“Giving is a good business strategy. And there’s nothing wrong with that,” said Blake Mycoskie at last week’s South by Southwest (SXSW) Interactive Conference in Austin, TX.
As one of the keynote speakers at the conference—which drew thousands of influential, tech-savvy types from all over the world—Mycoskie knew what he was talking about. The founder of Toms Shoes, he used word of mouth, not advertising, to turn a tiny company based out of his California apartment into a multi-million-dollar business.
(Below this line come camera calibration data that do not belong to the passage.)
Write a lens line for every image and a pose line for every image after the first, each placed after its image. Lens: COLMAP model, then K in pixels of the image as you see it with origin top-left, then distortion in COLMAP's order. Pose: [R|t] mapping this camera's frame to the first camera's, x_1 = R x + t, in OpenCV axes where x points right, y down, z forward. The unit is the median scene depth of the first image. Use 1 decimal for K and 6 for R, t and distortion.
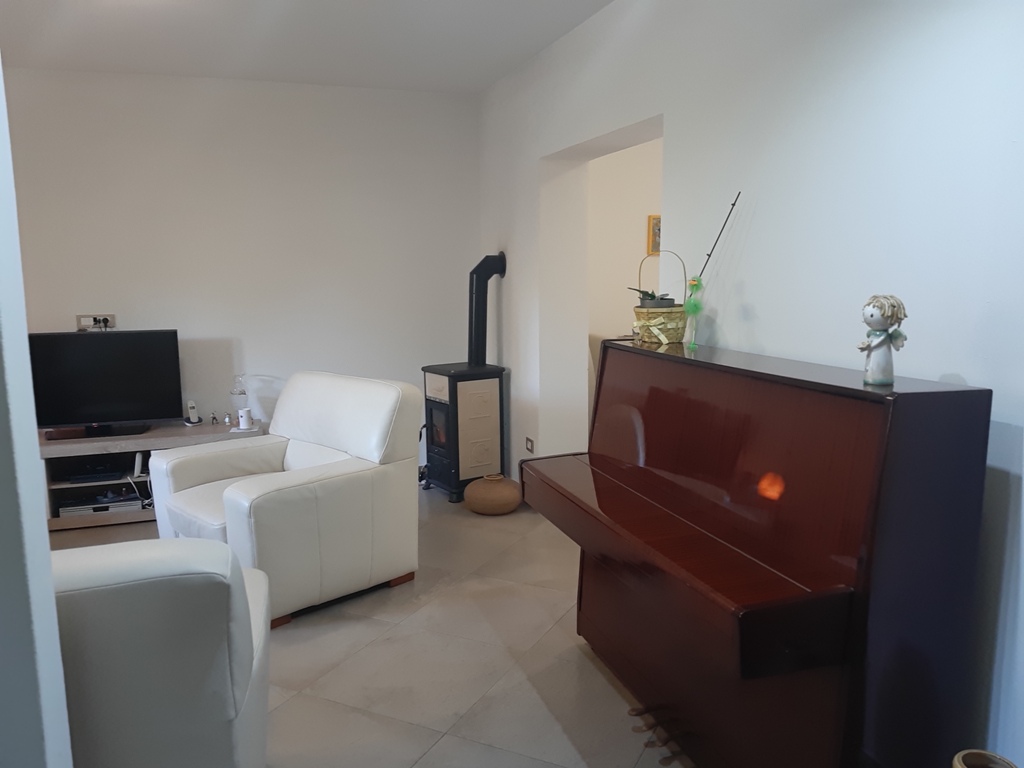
lens RADIAL K [[803.8, 0, 517.1], [0, 803.8, 391.3], [0, 0, 1]] dist [0.069099, -0.117085]
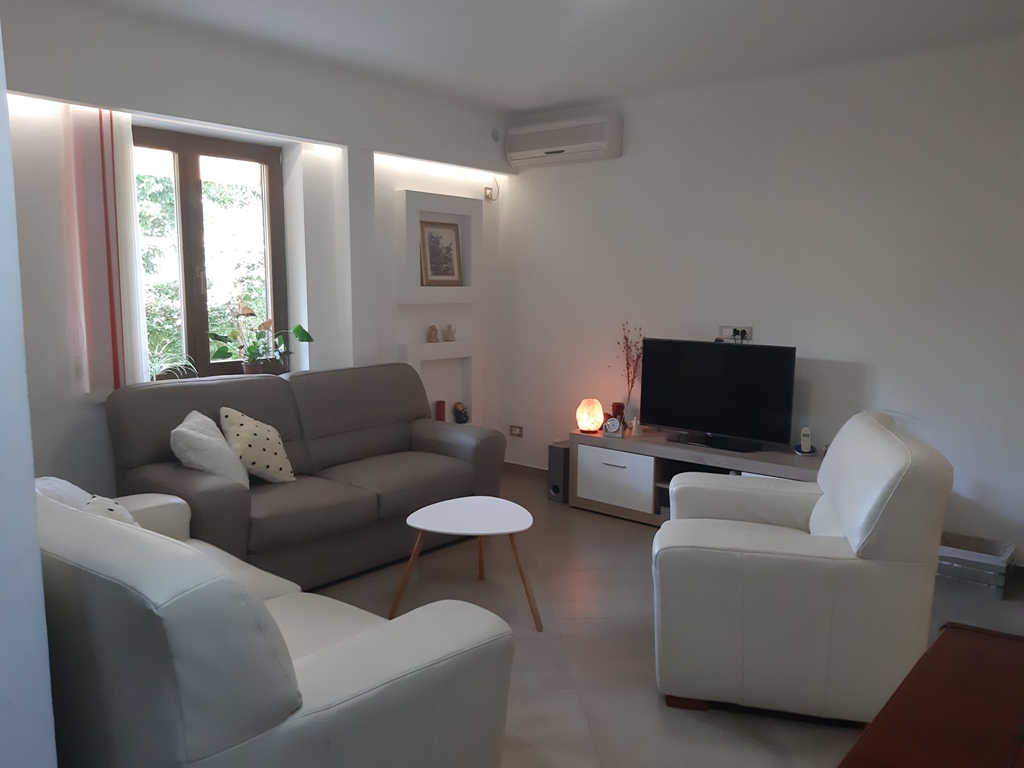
lens RADIAL K [[803.8, 0, 517.1], [0, 803.8, 391.3], [0, 0, 1]] dist [0.069099, -0.117085]
pose [[0.522074, 0.130554, -0.842849, 0.188252], [-0.141829, 0.987745, 0.065146, -0.042163], [0.841025, 0.085529, 0.534193, 0.252606]]
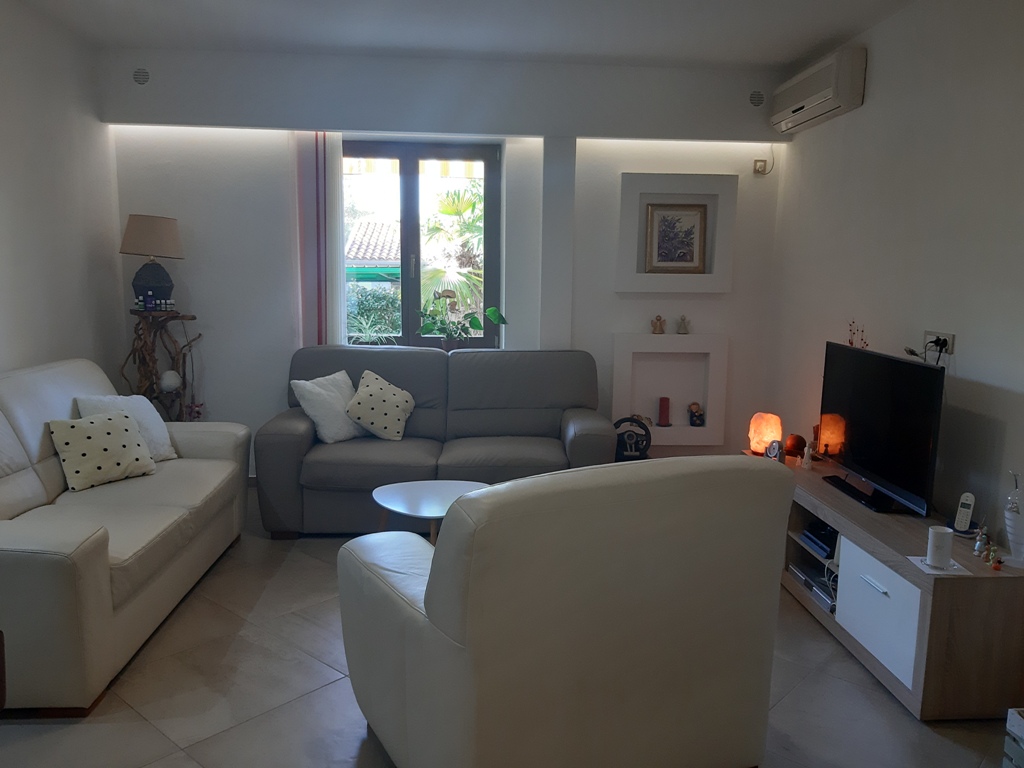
lens RADIAL K [[803.8, 0, 517.1], [0, 803.8, 391.3], [0, 0, 1]] dist [0.069099, -0.117085]
pose [[-0.266303, 0.152195, -0.951798, 0.231365], [-0.157055, 0.967408, 0.198633, -0.127392], [0.951008, 0.202381, -0.233721, 0.838045]]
And he did it using the simple model of “one for one”: For each pair of shoes sold, the company donates a pair to a child in need.
Listening from the back row of a cavernous auditorium in the Austin Convention Center, I couldn’t help but feel moved when Mycoskie talked about his visits to poor communities in South America, which inspired him to do something to help. I, too, have found my life transformed by traveling to places far outside my comfort zone. Most of all, I liked how he had found a way to make addressing poverty into something stylish, catchy, and easy to understand.
Still, I couldn’t figure out what Mycoskie meant when he called giving a “good business strategy.” Was he speaking as an idealist or a pragmatic entrepreneur? Did he really believe that a for-profit company could make as much difference as a charity? Or was he just stating a blunt truth: namely, people like to buy things that make them feel good about themselves?